Lucy’s disappearance exacerbates Wendy’s desperation, as she struggles to track down the dog while having no car, phone or place to live. Wendy’s attachment to Lucy, and her guilt over the pet’s disappearance, help cultivate our sympathies for a character who otherwise keeps an emotional remove. The script doesn’t explain how she entered such dire straits. Reichardt and Williams embrace a kind of working-class American minimalism – clearly inspired by the Italian neo-realists – that keeps us from getting inside Wendy’s head in a conventional, Hollywood way.

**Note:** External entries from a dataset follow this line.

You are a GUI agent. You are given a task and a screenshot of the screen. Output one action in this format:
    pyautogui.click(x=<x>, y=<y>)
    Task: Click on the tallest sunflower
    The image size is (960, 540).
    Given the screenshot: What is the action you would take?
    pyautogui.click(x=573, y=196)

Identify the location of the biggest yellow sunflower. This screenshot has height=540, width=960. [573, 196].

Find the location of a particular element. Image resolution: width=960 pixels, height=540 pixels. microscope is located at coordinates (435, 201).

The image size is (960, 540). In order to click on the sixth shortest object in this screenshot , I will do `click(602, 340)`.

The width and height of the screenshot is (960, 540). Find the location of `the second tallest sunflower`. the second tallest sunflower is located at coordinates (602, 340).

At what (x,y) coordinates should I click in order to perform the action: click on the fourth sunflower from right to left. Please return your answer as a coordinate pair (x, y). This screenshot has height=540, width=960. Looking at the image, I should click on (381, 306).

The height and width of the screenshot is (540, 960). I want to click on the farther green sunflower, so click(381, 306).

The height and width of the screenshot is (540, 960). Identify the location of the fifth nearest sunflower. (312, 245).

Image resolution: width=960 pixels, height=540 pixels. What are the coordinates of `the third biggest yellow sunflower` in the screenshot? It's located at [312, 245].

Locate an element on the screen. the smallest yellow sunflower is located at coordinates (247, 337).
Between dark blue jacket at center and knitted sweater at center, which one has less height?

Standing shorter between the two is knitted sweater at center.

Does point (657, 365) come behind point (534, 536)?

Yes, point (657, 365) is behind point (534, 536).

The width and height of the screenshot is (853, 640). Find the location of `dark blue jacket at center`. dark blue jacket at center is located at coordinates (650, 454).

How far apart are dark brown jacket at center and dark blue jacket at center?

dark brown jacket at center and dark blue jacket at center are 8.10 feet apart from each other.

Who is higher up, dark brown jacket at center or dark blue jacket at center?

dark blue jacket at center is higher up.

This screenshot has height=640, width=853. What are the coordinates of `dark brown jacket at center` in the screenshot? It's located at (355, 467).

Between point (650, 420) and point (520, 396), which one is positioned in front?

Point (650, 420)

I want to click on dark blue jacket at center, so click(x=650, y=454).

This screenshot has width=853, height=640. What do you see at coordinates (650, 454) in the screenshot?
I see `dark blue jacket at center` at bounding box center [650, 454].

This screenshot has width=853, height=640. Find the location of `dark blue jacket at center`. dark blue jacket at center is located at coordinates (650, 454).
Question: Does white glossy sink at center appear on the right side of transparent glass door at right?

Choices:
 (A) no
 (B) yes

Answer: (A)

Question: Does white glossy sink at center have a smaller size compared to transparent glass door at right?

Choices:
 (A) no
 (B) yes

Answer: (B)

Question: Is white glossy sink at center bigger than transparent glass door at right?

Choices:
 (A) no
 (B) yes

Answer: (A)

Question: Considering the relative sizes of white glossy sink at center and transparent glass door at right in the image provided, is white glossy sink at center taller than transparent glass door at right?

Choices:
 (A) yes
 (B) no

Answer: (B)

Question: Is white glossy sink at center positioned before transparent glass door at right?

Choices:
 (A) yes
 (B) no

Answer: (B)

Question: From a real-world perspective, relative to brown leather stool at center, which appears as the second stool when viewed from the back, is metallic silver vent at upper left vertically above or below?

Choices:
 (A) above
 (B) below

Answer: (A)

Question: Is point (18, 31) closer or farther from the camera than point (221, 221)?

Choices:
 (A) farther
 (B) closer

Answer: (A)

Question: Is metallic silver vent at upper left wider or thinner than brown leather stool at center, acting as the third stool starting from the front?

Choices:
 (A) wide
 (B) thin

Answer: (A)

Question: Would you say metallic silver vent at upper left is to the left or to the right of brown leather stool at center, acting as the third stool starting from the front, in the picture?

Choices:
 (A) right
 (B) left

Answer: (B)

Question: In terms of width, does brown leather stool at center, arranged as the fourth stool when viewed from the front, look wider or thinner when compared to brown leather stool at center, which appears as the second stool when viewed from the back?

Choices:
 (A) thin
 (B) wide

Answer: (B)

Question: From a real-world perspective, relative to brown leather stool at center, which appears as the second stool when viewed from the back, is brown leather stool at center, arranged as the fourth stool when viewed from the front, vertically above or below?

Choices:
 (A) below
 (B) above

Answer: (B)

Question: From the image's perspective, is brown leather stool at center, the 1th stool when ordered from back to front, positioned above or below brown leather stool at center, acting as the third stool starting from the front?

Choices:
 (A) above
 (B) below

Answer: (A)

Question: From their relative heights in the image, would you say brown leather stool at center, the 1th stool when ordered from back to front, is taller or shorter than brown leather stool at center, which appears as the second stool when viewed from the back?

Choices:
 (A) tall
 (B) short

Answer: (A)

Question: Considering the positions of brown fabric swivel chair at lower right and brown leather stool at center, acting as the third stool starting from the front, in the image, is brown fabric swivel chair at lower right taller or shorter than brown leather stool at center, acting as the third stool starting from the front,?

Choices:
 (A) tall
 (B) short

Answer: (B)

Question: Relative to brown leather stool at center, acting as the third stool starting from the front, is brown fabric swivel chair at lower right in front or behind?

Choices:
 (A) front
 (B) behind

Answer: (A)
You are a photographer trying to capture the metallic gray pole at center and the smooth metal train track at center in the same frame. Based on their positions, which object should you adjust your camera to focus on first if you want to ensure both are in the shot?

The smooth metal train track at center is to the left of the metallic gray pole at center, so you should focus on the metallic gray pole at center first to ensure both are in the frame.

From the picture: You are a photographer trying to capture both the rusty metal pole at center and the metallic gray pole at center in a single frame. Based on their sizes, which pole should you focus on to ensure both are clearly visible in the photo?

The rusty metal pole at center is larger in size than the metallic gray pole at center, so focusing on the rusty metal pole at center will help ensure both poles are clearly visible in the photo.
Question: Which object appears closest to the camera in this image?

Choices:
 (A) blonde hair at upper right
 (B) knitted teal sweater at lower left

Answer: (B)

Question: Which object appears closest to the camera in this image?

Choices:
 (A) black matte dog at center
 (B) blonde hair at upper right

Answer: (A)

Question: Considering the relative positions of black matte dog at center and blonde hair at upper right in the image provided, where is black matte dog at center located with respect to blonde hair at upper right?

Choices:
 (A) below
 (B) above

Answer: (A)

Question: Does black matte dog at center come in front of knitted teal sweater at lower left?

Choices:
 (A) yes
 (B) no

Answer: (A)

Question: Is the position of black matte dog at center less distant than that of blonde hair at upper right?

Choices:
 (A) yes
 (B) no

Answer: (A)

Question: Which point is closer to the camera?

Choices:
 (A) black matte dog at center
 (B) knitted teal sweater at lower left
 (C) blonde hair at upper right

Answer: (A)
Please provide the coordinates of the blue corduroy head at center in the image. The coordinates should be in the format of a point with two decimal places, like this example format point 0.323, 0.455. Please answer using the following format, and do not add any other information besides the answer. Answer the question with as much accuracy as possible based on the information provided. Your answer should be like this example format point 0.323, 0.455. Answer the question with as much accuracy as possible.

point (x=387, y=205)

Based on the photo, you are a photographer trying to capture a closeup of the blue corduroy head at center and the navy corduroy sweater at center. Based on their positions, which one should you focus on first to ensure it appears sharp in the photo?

Wendy encounters some overt nastiness, particularly from a Junior Fascist grocery store clerk who sneers, “If she can’t afford dog food, she shouldn’t have a dog” – words that are no less heartless for being partially true. Williams subtly conveys how Wendy clearly hates relying on the kindness of strangers, but finds an ally in an aging security guard (Wally Dalton). In one of the rare scenes of extended conversation, they talk about the paradox of being poor, and how you can’t get a job without an address, and can’t get an address without a job.

Wendy and Lucy could be marketed as a kind of economic horror movie, one that dares yuppies to witness the nightmare scenarios of taking the bus, sleeping outdoors, washing in Kwik-E-Mart bathrooms and worse. It couldn’t happen to you ... or could it?